Roberto D'Aversa, allenatore dell'Empoli, ha concesso un'intervista al "Corriere dello Sport" in cui ha parlato dell'ottimo inizio di campionato della sua squadra, soffermandosi anche sulle polemiche arbitrali.

Sulla costruzione dal basso

«Giusto che si faccia se ci sono le condizioni, altrimenti meglio evitarla, però è un discorso che parte da lontano e occorre lavorarci fin dal ritiro, intervenendo nei dettagli tecnico-tattici e nella convinzione dei ragazzi. Fondamentalmente, quando si incontrano squadre che aggrediscono, bisogna essere bravi a saltare la pressione bilanciando bene la presenza degli avversari nella nostra metà campo con la nostra nella loro». 

Sull'Empoli

«Le mie squadre le ho sempre schierate con la difesa a quattro, quella a tre per necessità, ma il modulo e il sistema di gioco lo determinano le caratteristiche dei calciatori: io da subito avevo tre difensori come Viti, Walukiewicz e Ismajli, e non mi sembrava né giusto e né corretto sacrificare uno dei tre per giocare a quattro. Sono partito da loro e ho disegnato il sistema migliore ragionando su centrocampista, esterni e attaccanti». 
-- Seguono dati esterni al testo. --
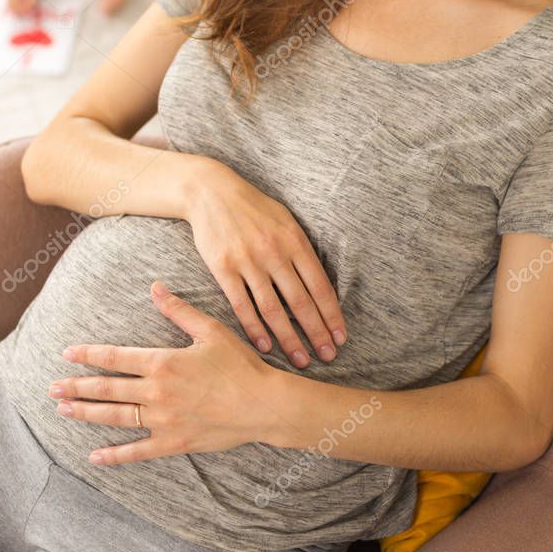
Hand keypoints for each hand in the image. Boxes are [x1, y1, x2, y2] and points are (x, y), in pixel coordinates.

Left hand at [48, 281, 277, 464]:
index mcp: (163, 362)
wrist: (263, 404)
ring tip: (62, 410)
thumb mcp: (210, 330)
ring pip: (115, 418)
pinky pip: (137, 451)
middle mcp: (157, 392)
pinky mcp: (173, 443)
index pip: (116, 357)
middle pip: (108, 389)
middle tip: (51, 387)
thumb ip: (178, 310)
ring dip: (86, 414)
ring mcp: (163, 421)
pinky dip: (114, 456)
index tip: (67, 353)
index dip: (89, 354)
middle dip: (77, 386)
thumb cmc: (239, 364)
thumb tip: (155, 287)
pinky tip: (94, 456)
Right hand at [186, 162, 346, 368]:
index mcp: (294, 240)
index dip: (332, 315)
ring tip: (301, 359)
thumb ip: (301, 249)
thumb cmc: (253, 207)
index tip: (340, 337)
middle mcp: (274, 253)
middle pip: (300, 302)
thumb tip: (320, 282)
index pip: (320, 286)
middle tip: (328, 357)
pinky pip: (242, 305)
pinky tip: (265, 346)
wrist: (212, 192)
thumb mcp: (286, 219)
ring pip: (273, 310)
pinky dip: (254, 329)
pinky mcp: (224, 268)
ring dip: (289, 339)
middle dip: (317, 333)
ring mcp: (248, 261)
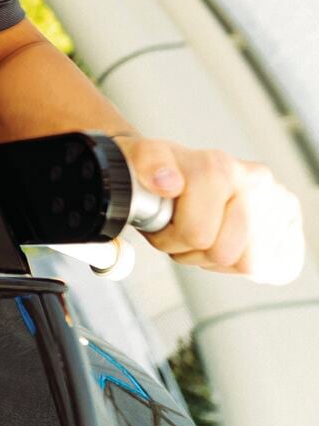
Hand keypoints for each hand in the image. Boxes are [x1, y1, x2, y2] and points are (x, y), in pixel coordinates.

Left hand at [119, 136, 305, 284]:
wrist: (180, 165)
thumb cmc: (158, 170)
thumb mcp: (140, 158)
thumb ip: (148, 164)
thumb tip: (168, 182)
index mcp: (217, 166)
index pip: (197, 232)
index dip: (168, 238)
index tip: (157, 224)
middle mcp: (253, 181)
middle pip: (220, 251)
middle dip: (188, 249)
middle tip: (176, 233)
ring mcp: (275, 202)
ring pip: (243, 263)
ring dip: (211, 257)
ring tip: (197, 235)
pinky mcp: (286, 223)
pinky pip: (263, 266)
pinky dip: (233, 263)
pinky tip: (219, 241)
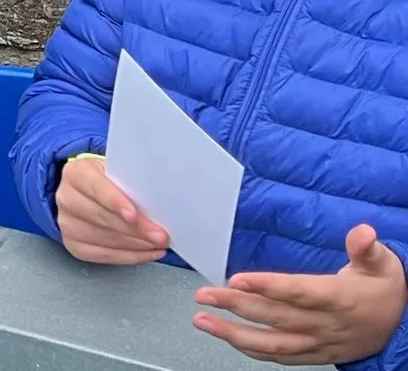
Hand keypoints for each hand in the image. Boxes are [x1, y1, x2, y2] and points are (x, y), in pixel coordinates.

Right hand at [55, 155, 170, 264]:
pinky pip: (104, 255)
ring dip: (136, 244)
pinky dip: (130, 256)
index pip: (95, 187)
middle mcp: (66, 198)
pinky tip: (147, 252)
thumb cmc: (107, 182)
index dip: (115, 202)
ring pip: (104, 239)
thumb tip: (157, 201)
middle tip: (160, 236)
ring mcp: (67, 223)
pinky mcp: (73, 244)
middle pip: (102, 217)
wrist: (86, 193)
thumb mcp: (116, 171)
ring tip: (158, 244)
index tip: (134, 215)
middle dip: (135, 229)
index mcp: (76, 173)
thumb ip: (130, 182)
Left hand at [194, 225, 407, 364]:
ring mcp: (318, 343)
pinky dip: (253, 351)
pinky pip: (281, 357)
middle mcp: (324, 324)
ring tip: (202, 320)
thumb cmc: (384, 289)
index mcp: (338, 298)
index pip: (298, 292)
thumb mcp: (382, 265)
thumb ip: (366, 248)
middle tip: (203, 295)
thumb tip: (363, 231)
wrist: (401, 327)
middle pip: (275, 316)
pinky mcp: (316, 355)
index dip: (267, 286)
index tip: (236, 278)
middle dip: (235, 305)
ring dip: (234, 334)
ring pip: (272, 343)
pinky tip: (228, 339)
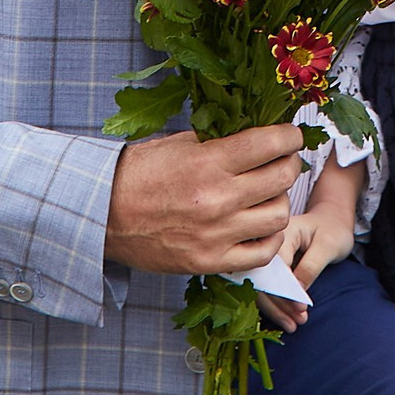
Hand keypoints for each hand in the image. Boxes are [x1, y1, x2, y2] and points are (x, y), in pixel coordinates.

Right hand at [105, 123, 304, 276]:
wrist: (104, 215)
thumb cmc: (138, 175)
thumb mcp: (177, 144)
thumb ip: (219, 141)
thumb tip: (258, 132)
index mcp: (208, 162)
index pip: (270, 144)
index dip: (290, 136)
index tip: (291, 136)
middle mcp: (217, 198)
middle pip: (282, 178)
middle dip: (290, 164)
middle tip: (283, 162)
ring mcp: (217, 234)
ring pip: (279, 215)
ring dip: (279, 201)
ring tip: (267, 196)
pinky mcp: (211, 261)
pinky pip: (262, 252)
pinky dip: (269, 238)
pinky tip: (259, 226)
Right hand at [254, 158, 362, 331]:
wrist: (331, 222)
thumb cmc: (332, 230)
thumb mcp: (328, 246)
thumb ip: (312, 266)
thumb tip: (297, 292)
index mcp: (282, 233)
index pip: (275, 267)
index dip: (285, 291)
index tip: (300, 309)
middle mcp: (268, 245)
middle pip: (263, 280)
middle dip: (278, 305)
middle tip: (297, 323)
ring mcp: (268, 257)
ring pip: (263, 288)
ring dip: (277, 309)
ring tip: (294, 325)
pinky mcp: (271, 269)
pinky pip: (268, 289)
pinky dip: (277, 305)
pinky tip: (287, 318)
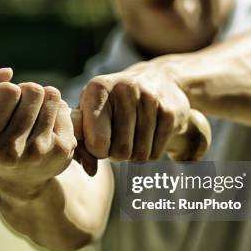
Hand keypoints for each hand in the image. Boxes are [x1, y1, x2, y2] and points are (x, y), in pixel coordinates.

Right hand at [0, 69, 76, 197]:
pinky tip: (45, 126)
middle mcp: (10, 151)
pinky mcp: (61, 150)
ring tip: (32, 115)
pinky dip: (55, 109)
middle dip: (25, 93)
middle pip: (32, 90)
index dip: (2, 91)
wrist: (19, 176)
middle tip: (18, 110)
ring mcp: (38, 152)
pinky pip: (63, 107)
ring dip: (41, 99)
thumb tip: (7, 72)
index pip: (6, 90)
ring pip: (50, 95)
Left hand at [75, 63, 189, 173]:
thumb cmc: (112, 104)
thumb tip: (89, 170)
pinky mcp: (169, 113)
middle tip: (119, 138)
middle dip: (117, 153)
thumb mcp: (90, 113)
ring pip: (140, 154)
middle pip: (120, 152)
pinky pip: (156, 153)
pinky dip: (150, 152)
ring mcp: (150, 100)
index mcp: (98, 89)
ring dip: (134, 154)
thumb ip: (81, 142)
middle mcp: (125, 90)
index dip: (97, 150)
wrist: (157, 80)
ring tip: (132, 136)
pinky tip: (148, 135)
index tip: (100, 140)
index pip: (97, 142)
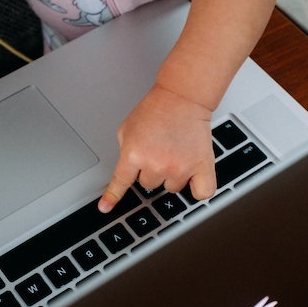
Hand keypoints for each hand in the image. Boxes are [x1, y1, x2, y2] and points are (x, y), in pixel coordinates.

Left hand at [98, 84, 216, 212]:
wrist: (182, 98)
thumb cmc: (156, 110)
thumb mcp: (127, 128)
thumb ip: (125, 151)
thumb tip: (129, 168)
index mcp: (134, 154)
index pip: (121, 182)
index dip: (112, 197)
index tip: (105, 208)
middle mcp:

Sulla chiamata dell'Empoli

«Vivo di rapporti umani e, dopo quanto accaduto (esonerato dal Lecce a marzo per la testata ad Henry al termine della partita contro il Verona a Via del Mare, ndc), la chiamata dell’Empoli è stata coraggiosa per quello che era successo e per me immensamente gratificante. Non me la sono fatta sfuggire, nonostante avessi altre proposte: per dimostrare la persona che sono da trentacinque anni, nonché il tecnico che sul campo penso si sia sempre ben comportato in Serie A. La cosa bella, inoltre, è che ho ricevuto tanti attestati di stima da allenatori e direttori sportivi, anche di qualcuno con cui non avevo rapporti e che mi hanno fatto ancora più piacere: li ringrazierò per sempre. Il presidente Corsi e la figlia Rebecca gestiscono il club da imprenditori ma come se fosse una famiglia. Qui sanno fare calcio, lo si percepisce da fuori com’è il mondo Empoli, ma solo al suo interno ci si rende conto del significato che si dà al settore giovanile per consentire ai ragazzi di arrivare in prima squadra e poi valorizzarli ancora di più. In questa maniera il club si autogestisce a livello economico con l'idea, in più, di dare spazio al maggior numero di calciatori italiani e di appartenenza Empoli. Io raramente parlo di formazione con presidente o direttore sportivo, ma prima della partita di Coppa Italia mi sono sentito di dire le mie scelte in anticipo rispetto al solito comunicando loro chi volevo far giocare a Torino: l’espressione di Corsi è valsa più di mille parole». 

Sui giocatori in rosa

«Viti arriverà a livelli di rilievo. Di Fazzini già pensavo bene, ma allenandolo credo possa veramente andare molto, molto più in là dello scorso anno. Goglichidze sta avendo una crescita esponenziale, Ismajli è già pronto per un grandissimo club, e per il futuro spostato un po’ più avanti ci sono Seghetti, Marianucci e Tosto». 

Sull'inizio di campionato

«La salvezza rimane il primo e unico obiettivo dell’Empoli, altrimenti vorrebbe dire non aver dato valore a questi dieci punti che ci torneranno utili nei momenti di difficoltà. Lavoriamo per scongiurarli, ma ci saranno». 

Sul Var

«Le statistiche dicono che il Var ha diminuito gli errori, ma è un problema se il direttore di gara va in campo e aspetta l’intervento del Var. Agli arbitri si deve dare la possibilità di andare ad allenarsi con le squadre. Faccio un esempio, se l’arbitro è di Firenze o di Empoli, potrebbe dirigere le nostre partitelle o quelle della Viola: quell’aspetto lo migliori vivendo quotidianamente il campo e le dinamiche dei calciatori».